Saturday, February 09, 2008

Sermon on John 1:29 and Isaiah 49:6, "Lamb of God"

In the Name of the Father, and of the Son, and of the Holy Spirit, Amen. Today’s sermon will focus on John 1:29 in our Gospel reading: “Behold, the Lamb of God, who takes away the sin of the world!” I will also be referring to Isaiah 49:6, “It is too small a thing for you to be my servant to restore the tribes of Jacob and bring back those of Israel I have kept. I will also make you a light for the Gentiles, that you may bring my salvation to the ends of the earth.” Grace, mercy, and peace to you from God our Father and from our Lord and Savior Jesus Christ. Amen.

- **Given information**
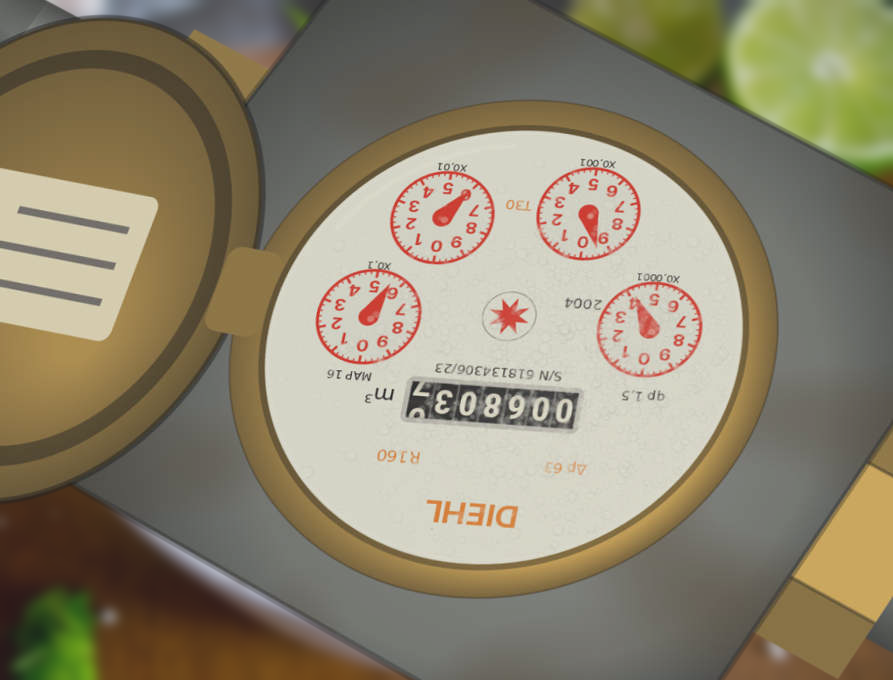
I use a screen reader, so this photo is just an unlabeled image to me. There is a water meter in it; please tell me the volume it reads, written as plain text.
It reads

- **Check your understanding**
1. Copy the sermon from "Saturday, February 09, 2008" up to and including "Jesus Christ. Amen.", switching "Lamb" to "Shepherd".
2. List each thing that the closing blessing in the sermon wishes to its hearers.
The listing after the sermon is separate material, unconnected to the sermon itself.

- **Written answers**
1.
Saturday, February 09, 2008

Sermon on John 1:29 and Isaiah 49:6, "Shepherd of God"

In the Name of the Father, and of the Son, and of the Holy Spirit, Amen. Today’s sermon will focus on John 1:29 in our Gospel reading: “Behold, the Shepherd of God, who takes away the sin of the world!” I will also be referring to Isaiah 49:6, “It is too small a thing for you to be my servant to restore the tribes of Jacob and bring back those of Israel I have kept. I will also make you a light for the Gentiles, that you may bring my salvation to the ends of the earth.” Grace, mercy, and peace to you from God our Father and from our Lord and Savior Jesus Christ. Amen.

2. Grace, mercy, peace